ACTIVITY >>
Pictures aside, every line of the listing should be given again exactly.

SUPPLIED MATERIAL >>
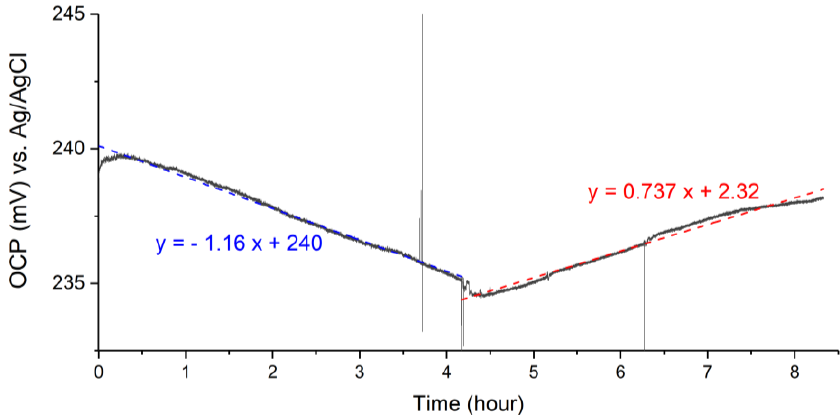
Figure 6. Open-circuit potential recording of wet-stored RuOx electrode, for the first 4 h in deaerated pH 7 buffer, followed by 4 h of reoxygenated pH 7 buffer. Fitted linearly by the dashed lines.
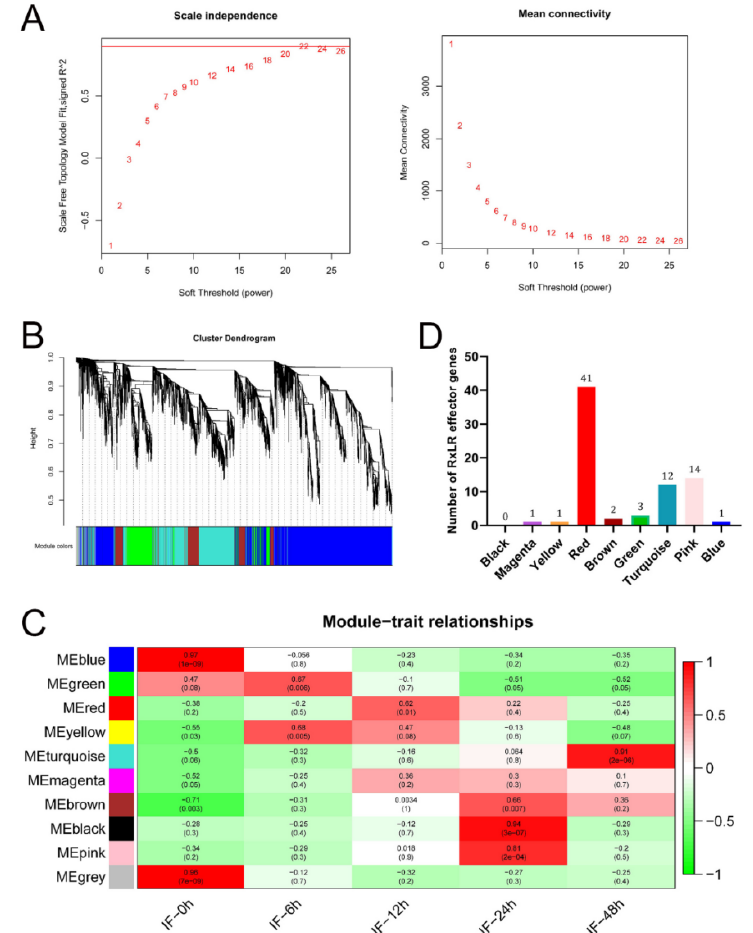
Figure 2. Construction of weighted gene co-expression network analyses (WGCNA) and module detection. ( A ) Analysis of the scale-free topology model fit index for soft threshold powers ( β ) and the mean connectivity for soft threshold powers. Left, the scale of the free fit index ( y axis) as a function of the soft thresholding power ( x axis). Right, the mean connectivity (degree, y axis) as a function of the soft thresholding power ( x axis). The β value was set to ensure the high-scale independence (near 0.9) and low mean connectivity (near 0). ( B ) Module assignment in hierarchical clustered genes. Genes within different modules are labeled with different colors according to the WGCNA’s conventions. Ten co-expression modules were constructed and shown with distinct colors. The grey module contains all genes that were not involved in clustering and thus were not applied to subsequent analysis. ( C ) Matrix showing a module–trait relationship. Each row corresponds to a module. Each column corresponds to a time result. The module–trait relationship is colored based on their correlation, and red and green colors indicate strong positive and negative correlations, respectively. ( D ) Distribution of differentially expressed RxLR effectors in different modules. The number of RxLR effectors was counted after all modules filtered by the criteria that have weight value greater than 0.15.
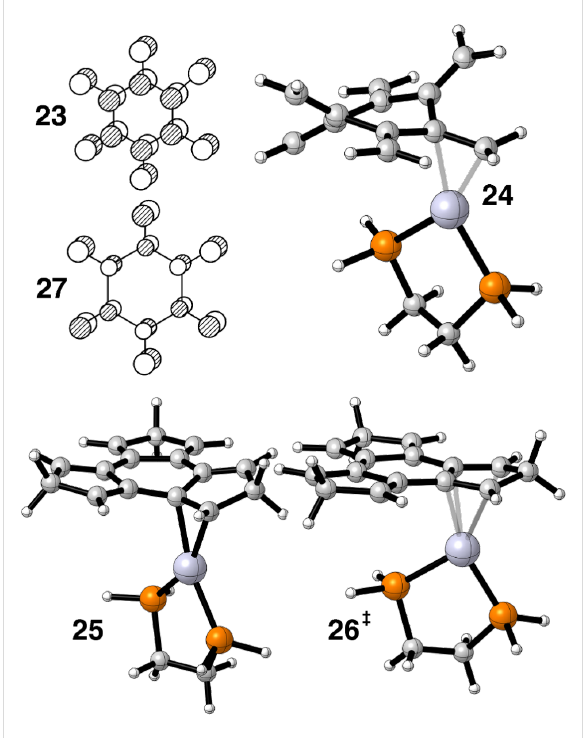
Figure 7: The LUMO, 23 , and HOMO, 27 , in 6-radialene. The opti- mized η 2 ground states are shown in 24 and 25 while 26 shows the ge- ometry for one η 4 transition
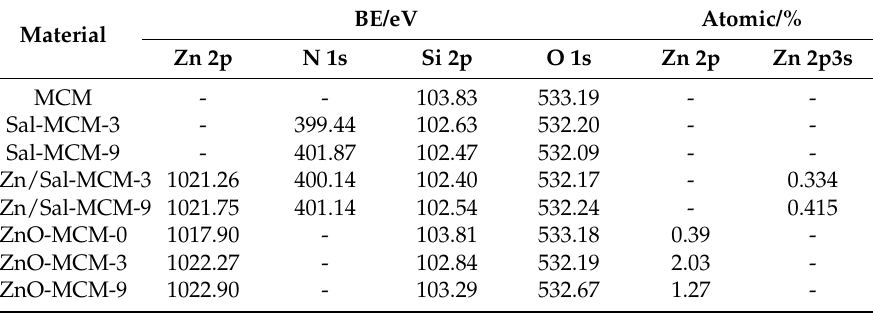
Figure 6. X-ray photo electron spectroscopy (XPS) of Zn 2p ( a ); N 1s ( b ); O 1s ( c ); Si 2p ( d ); survey ( e , f ) ofMCM-41, Sal-MCM, and ZnO-MCM. Table 3. Binding energy and atomic of MCM-41, Sal-MCM, Zn/Sal-MCM, and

FINISHED TASK >>
Figure 6. Open-circuit potential recording of wet-stored RuOx electrode, for the first 4 h in deaerated pH 7 buffer, followed by 4 h of reoxygenated pH 7 buffer. Fitted linearly by the dashed lines.
Figure 2. Construction of weighted gene co-expression network analyses (WGCNA) and module detection. ( A ) Analysis of the scale-free topology model fit index for soft threshold powers ( β ) and the mean connectivity for soft threshold powers. Left, the scale of the free fit index ( y axis) as a function of the soft thresholding power ( x axis). Right, the mean connectivity (degree, y axis) as a function of the soft thresholding power ( x axis). The β value was set to ensure the high-scale independence (near 0.9) and low mean connectivity (near 0). ( B ) Module assignment in hierarchical clustered genes. Genes within different modules are labeled with different colors according to the WGCNA’s conventions. Ten co-expression modules were constructed and shown with distinct colors. The grey module contains all genes that were not involved in clustering and thus were not applied to subsequent analysis. ( C ) Matrix showing a module–trait relationship. Each row corresponds to a module. Each column corresponds to a time result. The module–trait relationship is colored based on their correlation, and red and green colors indicate strong positive and negative correlations, respectively. ( D ) Distribution of differentially expressed RxLR effectors in different modules. The number of RxLR effectors was counted after all modules filtered by the criteria that have weight value greater than 0.15.
Figure 7: The LUMO, 23 , and HOMO, 27 , in 6-radialene. The opti- mized η 2 ground states are shown in 24 and 25 while 26 shows the ge- ometry for one η 4 transition
Figure 6. X-ray photo electron spectroscopy (XPS) of Zn 2p ( a ); N 1s ( b ); O 1s ( c ); Si 2p ( d ); survey ( e , f ) ofMCM-41, Sal-MCM, and ZnO-MCM. Table 3. Binding energy and atomic of MCM-41, Sal-MCM, Zn/Sal-MCM, and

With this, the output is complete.